§ Source passage
CATWALK: Finally, one of the most exciting things to watch during Week 2 of construction was the catwalk. Many of you know that Brit’s House of Love will become a guest house for our Britsionarys (missionaries/volunteers) that come to visit us in Haiti. Currently, our Britsionarys reside in 4 rooms of Brit’s Home where our live, so by providing them with their own building, this creates more personal space for our children. It will also allow some of our older teens to move into those now freed up rooms, learning to become more independent as they transition into young adulthood. 

So in order to have easy access for our Britsionarys to walk back over to Brit’s Home to hang out with our kids, we are building a catwalk! At the beginning of the week, I watched as a few foreman started nailing in 2 by 4’s into what I thought were weird, random joints. It started off looking like a wobbly spider web, with a few workers hanging on, balancing like members of a circus. Seemingly within a blink of my eyes, a catwalk had begun to form, the “spider web” finally coming together as meticulously calculated placement for each beam, creating a support system for the walkway. When it was strong and fortified, I was invited to talk a walk across it.. instead, I videotaped as Len, Mami Love, and LaPorte tiptoed across, haha! I then slowly made my way onto the walkway, and without even a creak or a wiggle beneath my feet, I said a prayer of gratitude and more appreciation for the advanced skillset of our team (Mesci, Jezi – Thank you, Jesus!!)

§ Recorded data
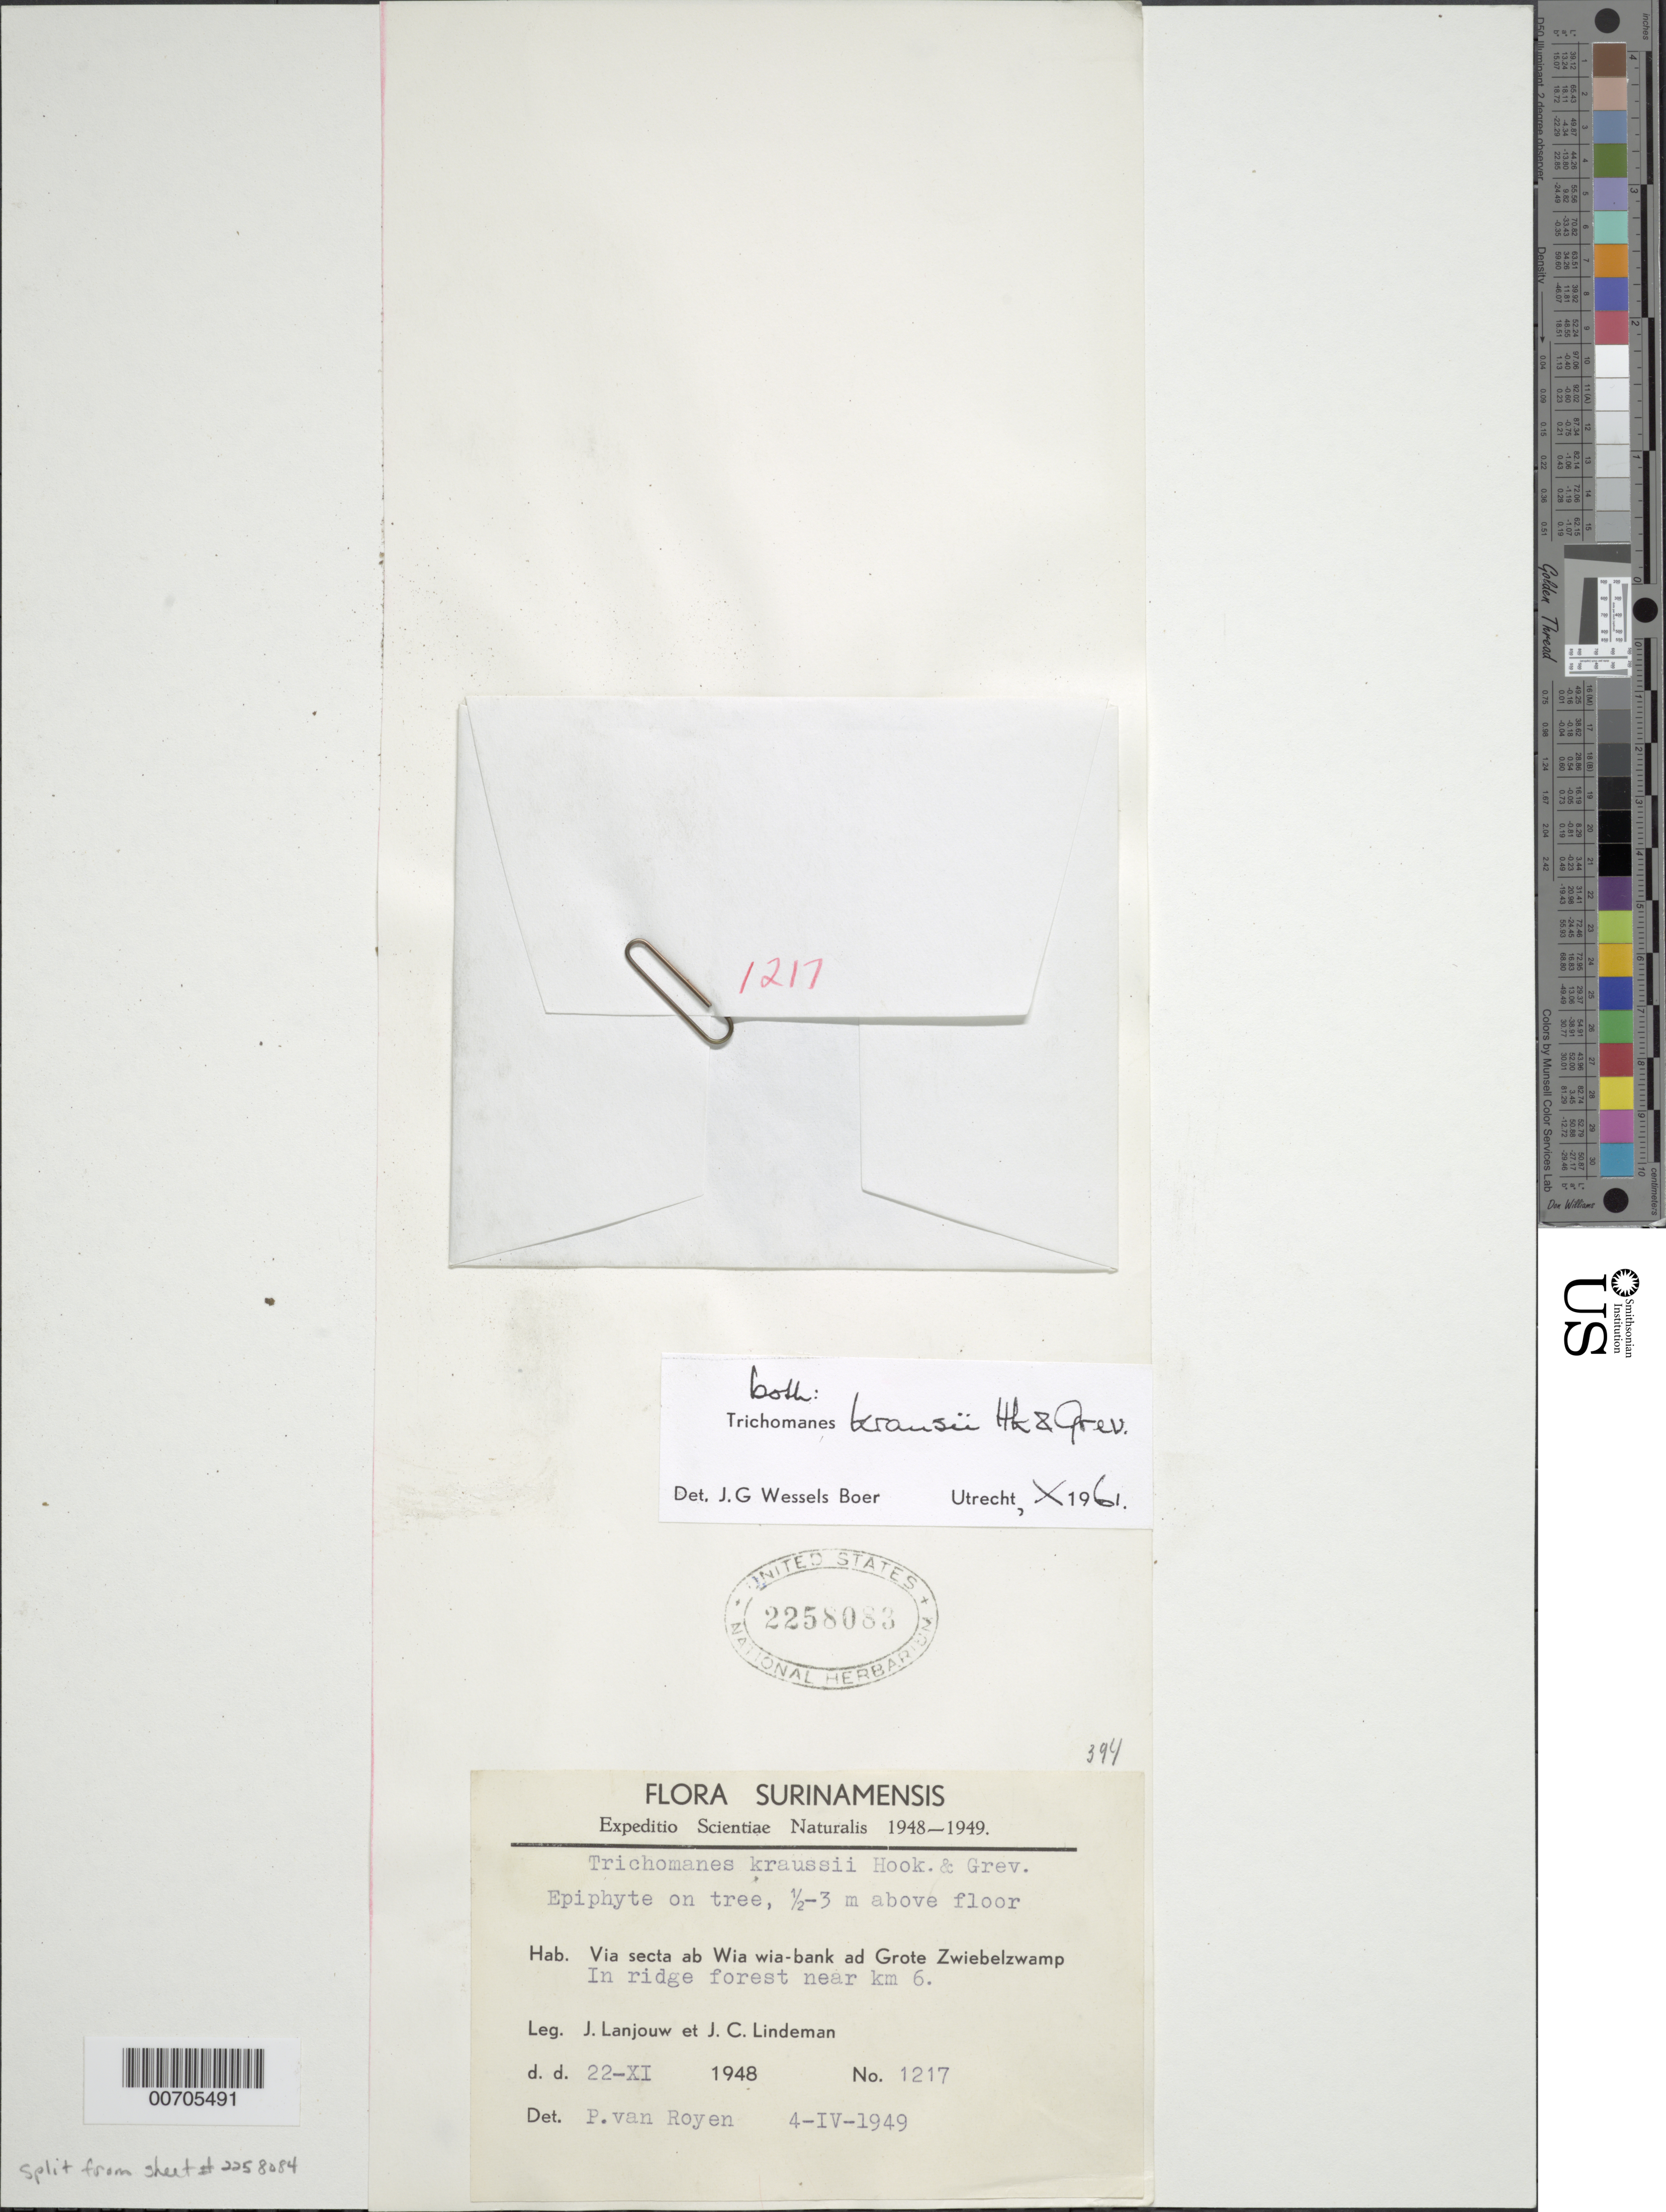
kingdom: Plantae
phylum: Tracheophyta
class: Polypodiopsida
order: Hymenophyllales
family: Hymenophyllaceae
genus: Didymoglossum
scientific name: Didymoglossum kraussii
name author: (Hook. & Grev.) C. Presl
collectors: J. Lanjouw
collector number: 48 1217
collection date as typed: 22-Nov-48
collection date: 1948-11-22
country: Suriname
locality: Wia Wia Bank ad Grote Zwiebelzwamp, near km 6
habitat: Ridge forest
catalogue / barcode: US 2258083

§ Stated exercise
Reproduce the full passage about building the catwalk above word for word.

§ Task output
CATWALK: Finally, one of the most exciting things to watch during Week 2 of construction was the catwalk. Many of you know that Brit’s House of Love will become a guest house for our Britsionarys (missionaries/volunteers) that come to visit us in Haiti. Currently, our Britsionarys reside in 4 rooms of Brit’s Home where our live, so by providing them with their own building, this creates more personal space for our children. It will also allow some of our older teens to move into those now freed up rooms, learning to become more independent as they transition into young adulthood. 

So in order to have easy access for our Britsionarys to walk back over to Brit’s Home to hang out with our kids, we are building a catwalk! At the beginning of the week, I watched as a few foreman started nailing in 2 by 4’s into what I thought were weird, random joints. It started off looking like a wobbly spider web, with a few workers hanging on, balancing like members of a circus. Seemingly within a blink of my eyes, a catwalk had begun to form, the “spider web” finally coming together as meticulously calculated placement for each beam, creating a support system for the walkway. When it was strong and fortified, I was invited to talk a walk across it.. instead, I videotaped as Len, Mami Love, and LaPorte tiptoed across, haha! I then slowly made my way onto the walkway, and without even a creak or a wiggle beneath my feet, I said a prayer of gratitude and more appreciation for the advanced skillset of our team (Mesci, Jezi – Thank you, Jesus!!)